In 2023, fourteen percent of students reported reading for fun almost every day. This percentage was 3 percentage points lower than 2020, and 13 percentage points lower than 2012. - The Nation’s Report Card
The editor Adam Kirsch suggests that campaigns that frame reading as democratic duty are ill-fated to reverse the decline. Instead, if reading is to survive, it must be reintroduced as something pleasurable, perhaps even a bit transgressive.
People pick up a book for countless reasons. (Some of my personal reasons: to learn about distant worlds, to acquire a new skill, to better understand history and connect with people, and to escape.) Yet, persuading people to take up the habit on any one of these rather diffuse benefits alone is likely insufficient. How do we build a culture where reading feels desirable?
Many proposals I hear aimed at reversing the downward trend is grounded in early childhood education. Start them young, build the habit, hope it sticks, as they say. While important, I wonder whether this kind of framing can unintentionally imply that if you didn’t grow up a reader, you’ve missed your chance. As a relative late-comer to the reading scene—I didn’t start reading for pleasure until I was a sophomore in college—I reject that idea. (In fact, this posture extends beyond reading for me.)

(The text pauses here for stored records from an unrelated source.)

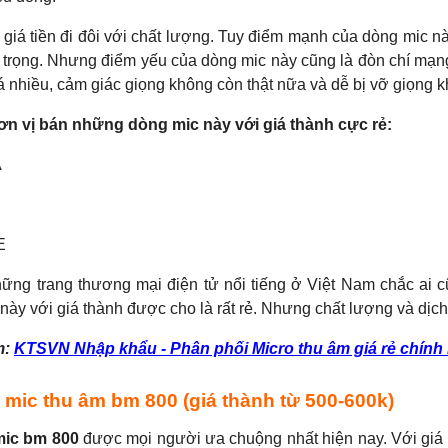
 giá tiền đi đôi với chất lượng. Tuy điểm mạnh của dòng mic n
 trọng. Nhưng điểm yếu của dòng mic này cũng là đòn chí mạng
á nhiều, cảm giác giọng không còn thật nữa và dễ bị vỡ giọng k
n vị bán những dòng mic này với giá thành cực rẻ:
A
E
hững trang thương mại điện tử nổi tiếng ở Việt Nam chắc ai c
 này với giá thành được cho là rất rẻ. Nhưng chất lượng và dịc
m:
KTSVN Nhập khẩu - Phân phối Micro thu âm giá rẻ chính
 mic thu âm bm 800 (giá thành từ 500-600k)
mic bm 800
được mọi người ưa chuộng nhất hiện nay. Với giá t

One factor that transformed my relationship to reading as an adult was when it stopped being solitary and started being communal. Reading itself may require retreat and focus, but does it have to be entirely antisocial? There is always the old-fashioned book club. More modern approaches to forming community have emerged through digital and hybrid spaces. Consider the BookTok phenomena where TikTokers review, recommend, and discuss their favorite books in the platform’s signature short video format. Last year, I attended a Reading Rhythms event, where people gathered simply to read communally, followed by conversation and reflection. And, of course, there is the OG social network for readers: Goodreads.

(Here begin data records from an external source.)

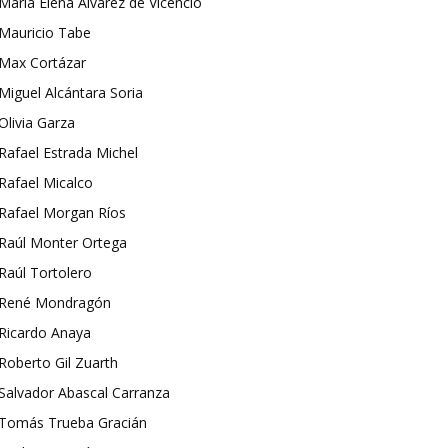
María Elena Álvarez de Vicencio
Mauricio Tabe
Max Cortázar
Miguel Alcántara Soria
Olivia Garza
Rafael Estrada Michel
Rafael Micalco
Rafael Morgan Ríos
Raúl Monter Ortega
Raúl Tortolero
René Mondragón
Ricardo Anaya
Roberto Gil Zuarth
Salvador Abascal Carranza
Tomás Trueba Gracián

Inspired by Spotify Wrapped, driven by a belief that gamification can make habits fun rather than obligatory and by the idea that making reading visible can help turn a private habit into a shared one, I built Goodreads Wrapped, an app that transforms personal reading data into something celebratory and shareable. Goodreads users can export their reading histories (instructions), upload a CSV, and receive a personalized “year in reading”.
Here it is in action, using my own 2025 reading history!
Give it a try with your own data here!
Software & Tools
NOTE: This project was built with heavy use of Cursor for AI-assisted coding. My focus was on product design, analytics definitions, and user experience, while using the tool to help implement the Next.js and TypeScript frontend and the in-browser Python analytics pipeline.